The Dalmatae joined the Illyrian alliance in AD 6 in one last revolt against the Romans. The rising began among the Daesitiates of central Bosnia under their leader Bato I but were soon joined by the Breuci and numerous other Illyrians. The four-year war, which lasted from AD 6 to 9, saw huge concentrations of Roman forces in the area, (on one occasion 10 legions and their auxiliaries in a single camp), with whole armies operating across the western Balkans and fighting on more than one front.
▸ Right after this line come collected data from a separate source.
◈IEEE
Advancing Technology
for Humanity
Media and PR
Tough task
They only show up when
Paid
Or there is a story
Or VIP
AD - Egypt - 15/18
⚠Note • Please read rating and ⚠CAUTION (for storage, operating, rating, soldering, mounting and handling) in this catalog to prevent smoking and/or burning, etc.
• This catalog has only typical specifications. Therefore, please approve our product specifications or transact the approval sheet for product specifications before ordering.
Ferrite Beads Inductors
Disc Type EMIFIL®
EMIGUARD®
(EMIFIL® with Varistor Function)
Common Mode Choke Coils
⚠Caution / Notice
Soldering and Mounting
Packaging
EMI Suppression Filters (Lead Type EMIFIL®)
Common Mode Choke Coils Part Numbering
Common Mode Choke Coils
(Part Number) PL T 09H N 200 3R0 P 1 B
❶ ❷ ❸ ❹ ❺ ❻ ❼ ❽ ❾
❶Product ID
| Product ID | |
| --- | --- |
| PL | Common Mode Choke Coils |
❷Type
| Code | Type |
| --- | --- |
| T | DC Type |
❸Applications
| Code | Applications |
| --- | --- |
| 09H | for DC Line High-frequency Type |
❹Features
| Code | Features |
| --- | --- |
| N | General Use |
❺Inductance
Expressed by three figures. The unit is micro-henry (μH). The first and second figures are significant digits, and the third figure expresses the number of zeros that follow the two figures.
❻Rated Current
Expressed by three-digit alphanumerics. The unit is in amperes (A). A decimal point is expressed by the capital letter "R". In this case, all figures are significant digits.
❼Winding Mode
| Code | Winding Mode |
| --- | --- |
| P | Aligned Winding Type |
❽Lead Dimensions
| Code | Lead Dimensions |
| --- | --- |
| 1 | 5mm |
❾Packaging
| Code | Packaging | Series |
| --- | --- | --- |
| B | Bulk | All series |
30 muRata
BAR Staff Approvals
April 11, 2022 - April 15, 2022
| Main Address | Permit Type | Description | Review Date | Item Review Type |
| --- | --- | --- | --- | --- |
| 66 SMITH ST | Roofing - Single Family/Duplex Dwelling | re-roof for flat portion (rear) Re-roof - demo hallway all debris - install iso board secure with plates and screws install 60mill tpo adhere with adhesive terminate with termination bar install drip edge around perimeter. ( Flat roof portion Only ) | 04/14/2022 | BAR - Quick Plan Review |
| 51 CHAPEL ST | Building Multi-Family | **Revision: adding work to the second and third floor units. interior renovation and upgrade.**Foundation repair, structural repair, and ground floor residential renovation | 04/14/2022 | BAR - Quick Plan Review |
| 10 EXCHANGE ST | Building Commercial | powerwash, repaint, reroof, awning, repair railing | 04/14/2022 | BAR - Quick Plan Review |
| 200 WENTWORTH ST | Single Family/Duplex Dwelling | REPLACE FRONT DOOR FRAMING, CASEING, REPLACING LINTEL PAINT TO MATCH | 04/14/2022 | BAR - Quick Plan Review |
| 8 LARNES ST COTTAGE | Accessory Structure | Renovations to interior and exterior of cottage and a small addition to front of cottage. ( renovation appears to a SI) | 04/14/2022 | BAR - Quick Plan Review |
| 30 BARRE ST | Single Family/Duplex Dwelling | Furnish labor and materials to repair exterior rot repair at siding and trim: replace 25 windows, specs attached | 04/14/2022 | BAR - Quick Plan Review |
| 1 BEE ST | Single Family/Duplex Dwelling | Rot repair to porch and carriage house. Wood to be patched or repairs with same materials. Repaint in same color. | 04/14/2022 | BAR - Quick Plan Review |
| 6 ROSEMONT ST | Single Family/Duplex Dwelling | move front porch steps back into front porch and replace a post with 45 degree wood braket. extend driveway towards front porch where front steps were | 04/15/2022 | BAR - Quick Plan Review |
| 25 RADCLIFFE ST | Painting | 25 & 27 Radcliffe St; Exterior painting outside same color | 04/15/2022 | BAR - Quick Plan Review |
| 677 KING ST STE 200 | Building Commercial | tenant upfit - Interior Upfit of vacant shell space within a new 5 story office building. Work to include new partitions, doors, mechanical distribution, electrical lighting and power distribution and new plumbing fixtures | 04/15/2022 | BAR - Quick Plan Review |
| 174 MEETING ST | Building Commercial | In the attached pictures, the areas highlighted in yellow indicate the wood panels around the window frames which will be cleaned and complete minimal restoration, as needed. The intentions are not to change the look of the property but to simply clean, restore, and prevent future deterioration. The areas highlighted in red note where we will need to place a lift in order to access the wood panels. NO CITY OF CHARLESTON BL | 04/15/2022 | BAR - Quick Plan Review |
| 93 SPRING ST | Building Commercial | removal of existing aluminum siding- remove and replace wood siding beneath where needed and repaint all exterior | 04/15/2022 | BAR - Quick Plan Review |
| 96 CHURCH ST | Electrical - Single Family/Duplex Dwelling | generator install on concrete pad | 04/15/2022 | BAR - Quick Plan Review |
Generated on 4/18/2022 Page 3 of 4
On 3 August AD 8, the Breuci of the Sava valley surrendered, but it took another winter blockade and a season of fighting before the surrender of the Daesiates came in AD 9. It took the Romans three years of hard fighting to quell the revolt, which was described by the Roman historian Suetonius as the most difficult conflict faced by Rome since the Punic Wars two centuries earlier.

By AD 9, the name of the Dalmatae had begun to be applied to area between the Adriatic and the Sava valley, as the Roman province Dalmatia was established.